Why is FDA reluctant to define "natural"?
It was somewhat shocking to observe the issuance of an FDA warning letter earlier this year that addressed, among other violations, a company’s alleged improper use of the term natural. In that warning letter, issued on March 11, 2011, to Shemshad Food Products, FDA declared that use of the term natural in association with a food product that contained a synthetic chemical preservative was false and misleading. The shock does not stem from FDA’s position on the matter; the shocking part is that FDA addressed the use of the word natural at all-a topic that the agency has notoriously avoided over the last decade.
The real question raised by this warning letter is whether it signifies a movement in FDA’s inclination to address the topic of “natural” claims, especially in light of the ever-increasing number of such claims-or whether the issuance of this warning letter is just an isolated case.
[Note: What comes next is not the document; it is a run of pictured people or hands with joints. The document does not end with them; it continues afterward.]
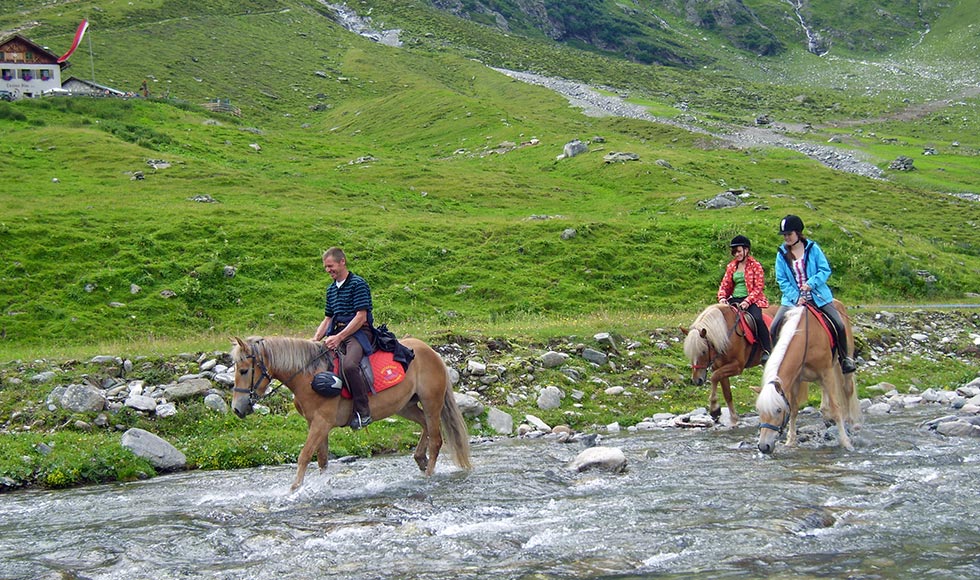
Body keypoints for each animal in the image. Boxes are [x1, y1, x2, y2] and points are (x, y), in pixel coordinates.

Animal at [232, 336, 472, 490]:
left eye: (243, 370)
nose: (237, 408)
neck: (310, 376)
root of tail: (431, 351)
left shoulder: (321, 423)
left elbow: (304, 456)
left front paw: (294, 490)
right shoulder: (316, 424)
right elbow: (322, 459)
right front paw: (322, 486)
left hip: (431, 402)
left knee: (436, 439)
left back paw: (428, 474)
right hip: (406, 406)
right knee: (425, 426)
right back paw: (420, 459)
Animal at [756, 302, 860, 456]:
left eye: (778, 410)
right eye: (759, 410)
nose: (764, 446)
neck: (807, 337)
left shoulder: (827, 373)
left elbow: (836, 408)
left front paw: (846, 442)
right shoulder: (796, 379)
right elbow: (793, 409)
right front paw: (790, 441)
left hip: (844, 364)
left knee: (847, 390)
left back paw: (851, 423)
If FDA’s history of action-or more accurately, inaction-in this area is any indication, the answer is likely the latter.
Natural is not defined in the central body of laws, the Federal Food, Drug and Cosmetic Act, enforced by FDA. Furthermore, despite repeated requests from various organizations and entities, FDA has expressly declined to define natural in any regulation or formal policy statement. In 2002, the Center for Science in the Public Interest (CSPI), a public advocacy group that has been very aggressive in taking on companies making what it perceives to be improper “natural” claims, requested that FDA take action against Ben & Jerry’s-only to have FDA respond that “natural” was “not among the FDA’s current enforcement priorities.” In 2006, the Sugar Association petitioned FDA to define natural, and FDA likewise declined to do so. In 2010, a number of U.S. District Courts issued six-month stays of pending litigation over the use of natural in beverages containing high-fructose corn syrup, in the hopes that FDA would formally define natural. Not surprisingly, FDA declined to do so.
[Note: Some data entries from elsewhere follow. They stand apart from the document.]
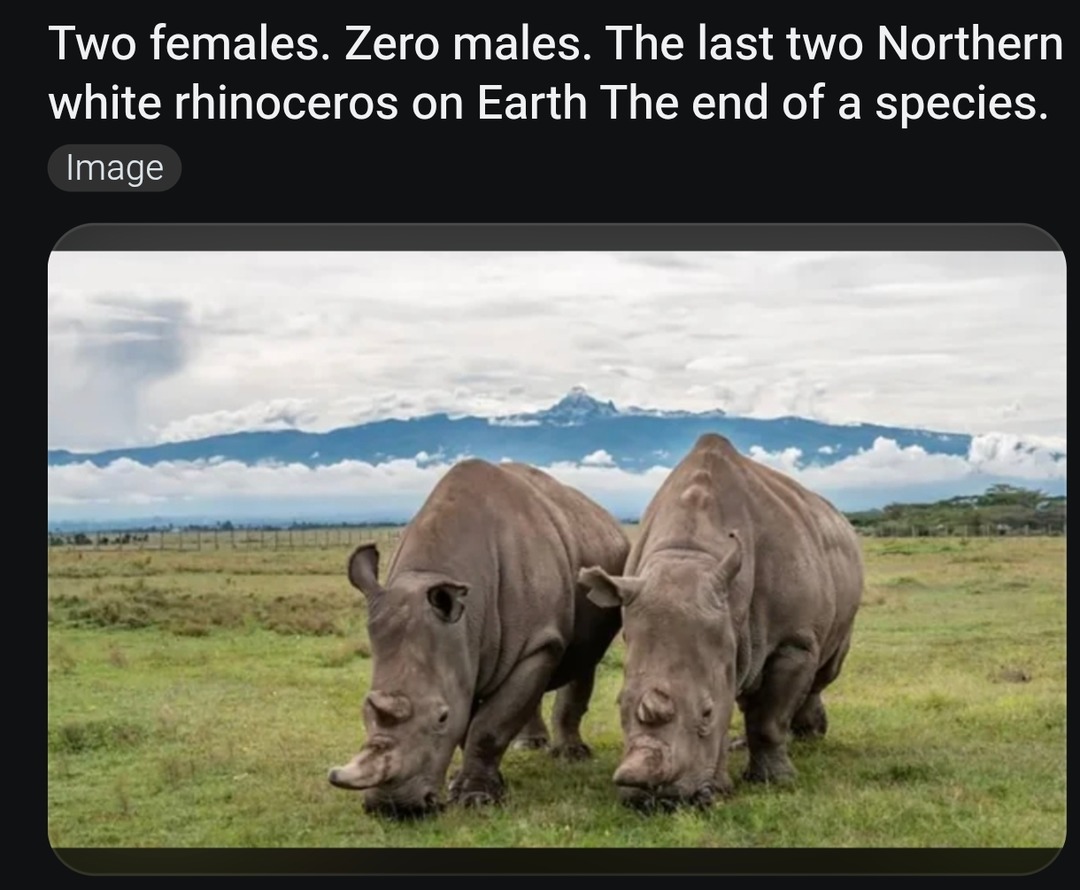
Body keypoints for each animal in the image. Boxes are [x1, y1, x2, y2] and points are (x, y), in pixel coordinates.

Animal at [327, 459, 630, 816]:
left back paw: (571, 756)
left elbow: (488, 724)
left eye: (441, 717)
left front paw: (476, 798)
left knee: (584, 661)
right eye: (365, 709)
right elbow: (472, 720)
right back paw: (529, 746)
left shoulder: (537, 642)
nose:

Instead, when questions over “natural” arise, FDA usually refers back to a statement made in a January 6, 1993, guidance regarding labeling.(1) Essentially, FDA’s informal policy based on that statement is that the term natural means “any food in which nothing artificial or synthetic has been included or has been added to a food that would not normally be expected to be in the food.” With only this informal policy statement on which to rely as the definition for natural, FDA has taken little action against companies for improperly using the term. In fact, since 2001, FDA has issued exactly two warning letters to companies that even address the use of the term natural: the March 2011 letter mentioned earlier and a 2009 warning letter to a seafood-processing facility in which FDA, almost as an afterthought, issued a one-sentence statement about the use of the term natural for a product containing synthetic ingredients.
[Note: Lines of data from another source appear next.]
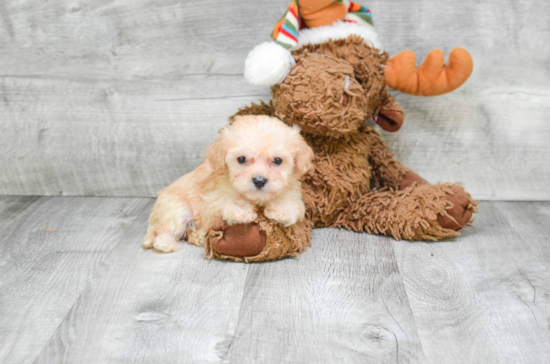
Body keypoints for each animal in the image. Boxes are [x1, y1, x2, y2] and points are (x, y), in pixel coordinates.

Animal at [142, 115, 314, 252]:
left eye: (278, 160)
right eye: (241, 159)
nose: (259, 180)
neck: (257, 200)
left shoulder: (293, 193)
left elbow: (294, 205)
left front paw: (282, 211)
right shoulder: (211, 203)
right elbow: (225, 201)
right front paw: (241, 210)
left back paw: (199, 237)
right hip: (176, 209)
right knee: (164, 231)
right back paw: (168, 244)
As FDA has shown little inclination to consistently regulate use of the term natural, it may appear that companies have license to use the term freely and haphazardly, with no consequences. Not so fast.
Due to the fact that FDA has essentially taken a “hands-off” approach to this issue, competitors, organizations, and consumers have waged war against purveyors of questionable “natural” claims, in a variety of forums. The National Advertising Division of the Better Business Bureau has handled disputes between advertisers over use of the term natural, including a 2009 case involving artificial sweeteners. CSPI has initiated litigation over companies such as Ben & Jerry’s, Snapple, and 7-Up for “natural” and “all-natural” claims. Consumers, often following the lead of CSPI, have also sued companies for making improper and unsubstantiated “natural” claims, resulting in lengthy and costly litigation to the companies.
Until FDA adopts a more formal policy or regulation on use of the term natural, it is unlikely that the warning letter issued earlier this year represents a dramatic departure from the agency’s historical reluctance to address “natural” claims. However, despite the likely inaction from FDA, companies must still exercise caution when using the term natural, lest they face possible action from a variety of other sources. Such action could result in substantial economic consequences that may have a more direct effect on a company than any regulatory action from FDA.
References
1. Food Labeling: Nutrient Content Claims, General Principles, Petitions, Definition of Terms; Definitions of Nutrient Content Claims for the Fat, Fatty Acid, and Cholesterol Content of Food, 58 Federal Register 2,302, 2,397 (January 6, 1993).